''Bunun acelesi neden...?''
Lu kendi kendine bu soruyu defalarca sormaya başlamıştı.
Kocası bir anda sanki acil bir şeye hazırlanıyormuş gibi uzun zamandır ilk defa olaylara karışırken, bunu gereksiz bir hızla yapıyordu.
Neredeyse İmparatorluğun kuruluşundan beri uyuyan ordusunu uyandırarak şehrin altında bekleten bu yaşlı şerefsiz, Odin'e Rün Kitabını vermiş, Athena ve Artemis'i 6 yıllığına kapalı eğitime sokmuştu.
Alice ve Lyanna'nın buluşmasını erkene almıştı.
Oğullarına Üç Yıldız'ı öğretecek kadar ileri giderken, kesinlikle bilmediği bir olay vardı.
Fakat ne kadar araştırırsa araştırsın, ne yaparsa yapsın bu olayı bilmiyordu.
Leo'nun asla bu kadar hızlı davrandığını görmemişti.
Hatta astlarını eğittiği, oğullarına eğitim verdiği duyulmuş bir şey bile değildi.
Savaştan sonra sürekli taht odasında oturan, her gün kuyruğundan ayrılmayan bu yaşlı zampara, kesinlikle kendisinden bir şeyler saklıyordu.
Fakat Lu bunu öğrenemediği için aşırı sinirliydi.
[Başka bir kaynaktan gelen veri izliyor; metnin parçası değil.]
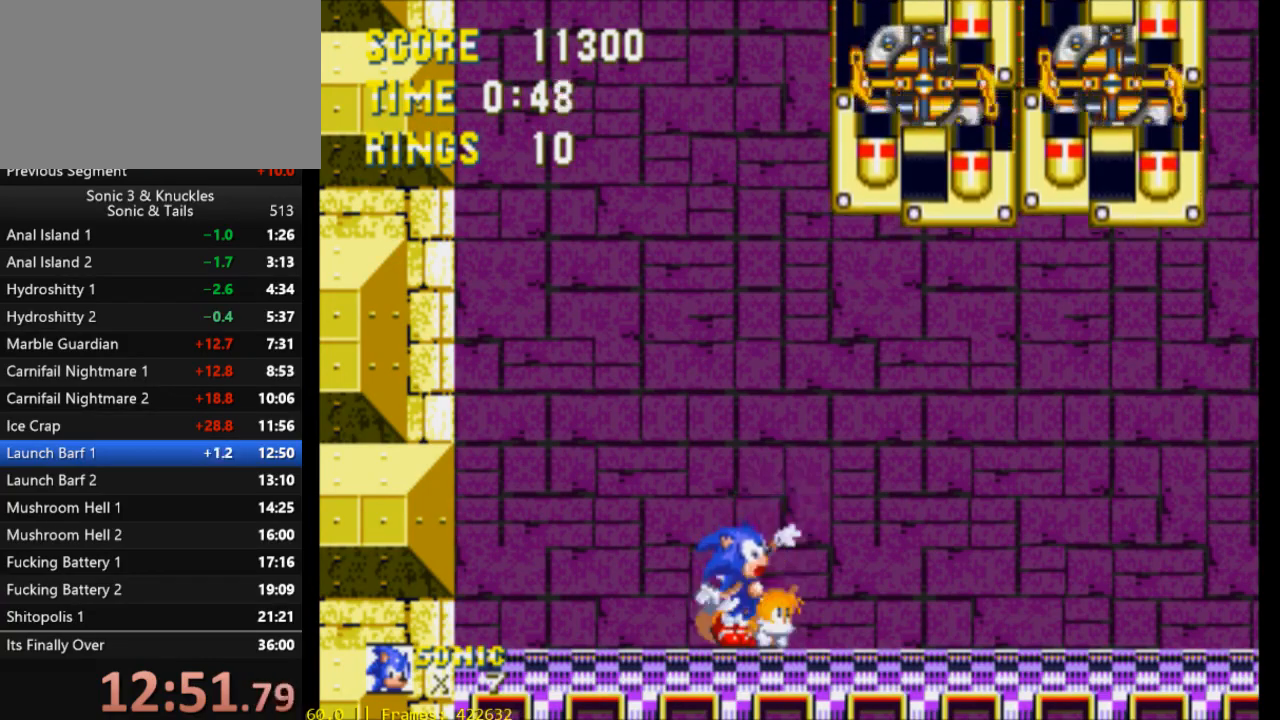
{"buttons": ["DPAD_DOWN"], "events": []}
Her zaman her durumu şaka gibi gören kocası, şimdi çalışıyor muydu?
Bu nasıl bir şeydi!?
''Bu yaşlı piçi öldüreceğim!''
Lu kendi kendine öfkeyle bağırırken, gözlerini üzerinde hissettiği kocasına doğru çeşitli el hareketleri çekerek,
''Sen bittin! Buraya geldiğin anda seni öyle bir döveceğim ki, 100 yıl yataktan çıkamayacaksın!''
diye bağırdığında, kulağında kocasının sesini duyunca daha da öfkeleniverdi.
''Zaten beni kandırıp evlendiğin yetmiyor, bir de bedenimi iznim olmadan kullanmak için dövecek misin? Sen Sapıkların Tanrıçası olmalısın!''
dediğinde Lu öfkeyle kükrerken, kocasının kahkaha sesleri kulağına geldiğinde bu yaşlı piçin, sinirlendiği her an daha mutlu olacağını bildiği için sakinleşmeye çalışsa da, onun rahat durmayacağını biliyordu.
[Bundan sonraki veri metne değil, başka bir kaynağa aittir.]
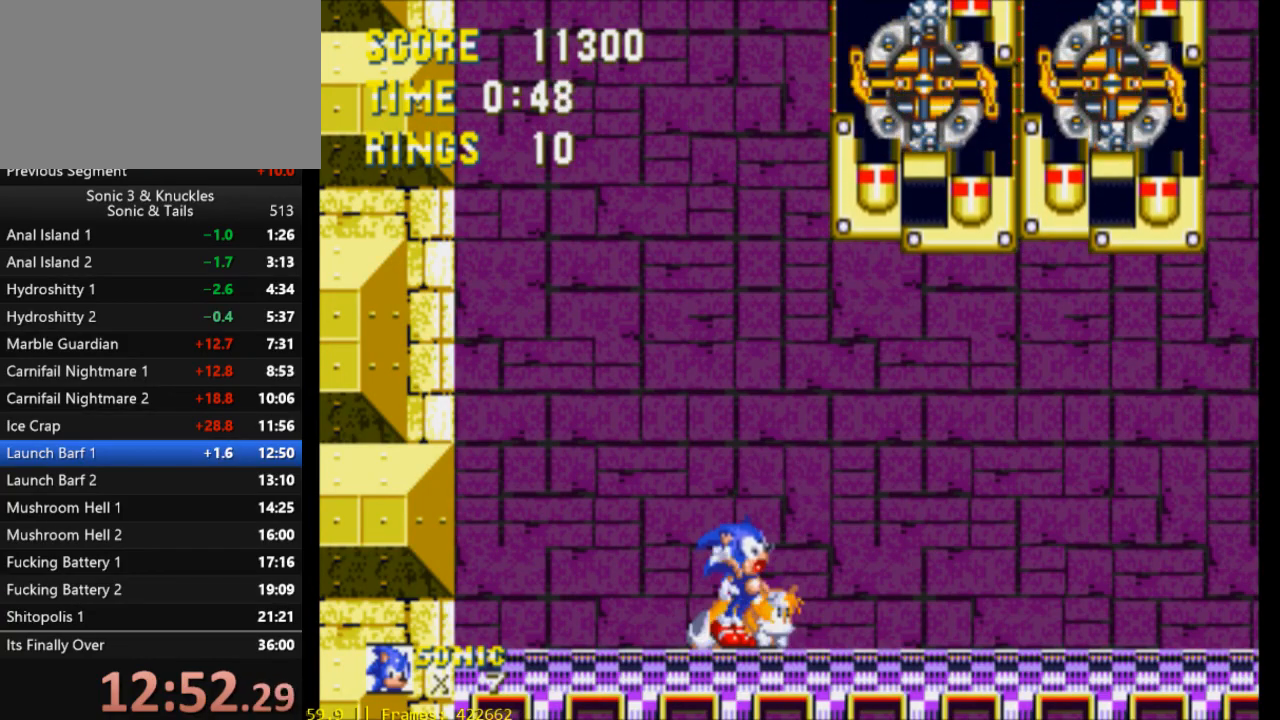
{"buttons": ["DPAD_DOWN"], "events": []}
''Benden ne saklıyorsun?''
Lu öfkeyle bu soruyu sorsa da, sesinde ki endişeyi gizleyemediğini biliyordu. Fakat bunu gizlemeye uğraşsa bile başarısız olacağını bildiği için umursamadı bile. Çünkü kocası en ufak rahatsızlığını bile hissedebilecek kadar kendisini seviyordu.
''Söyleyemem, sevgilim.''
İlk defa bir isteği reddedilirken, Lu bunun düşündüğünden daha korkunç olduğunu hissederken, kalbi derin bir endişeyle kaplanarak bir kez daha soru sormakla yetindi.
''Ölecek misin?''
Bu soruya anında cevap almayışı karşısında Lu giderek endişelenirken, bir süre sonra kocasının tereddütlü sesi kulaklarında çınladığında ne düşüneceğini bilemedi.
''Ölmemeye çalışacağım.''
Bu tuhaf bir cevaptı. Leo ilk defa bu kadar tereddütle cevap verdiğinde, nasıl bir cevap verebilirdi ki?
''Nereye gidersen git, her zaman bana dönmeye söz verdin. Kai'nin doğduğu gün bunun sözünü verdin!''
Öfke ve korkuyla bunu söylerken, kulağına gelen kahkaha ile birlikte Lu bir anda rahatlayıverdi.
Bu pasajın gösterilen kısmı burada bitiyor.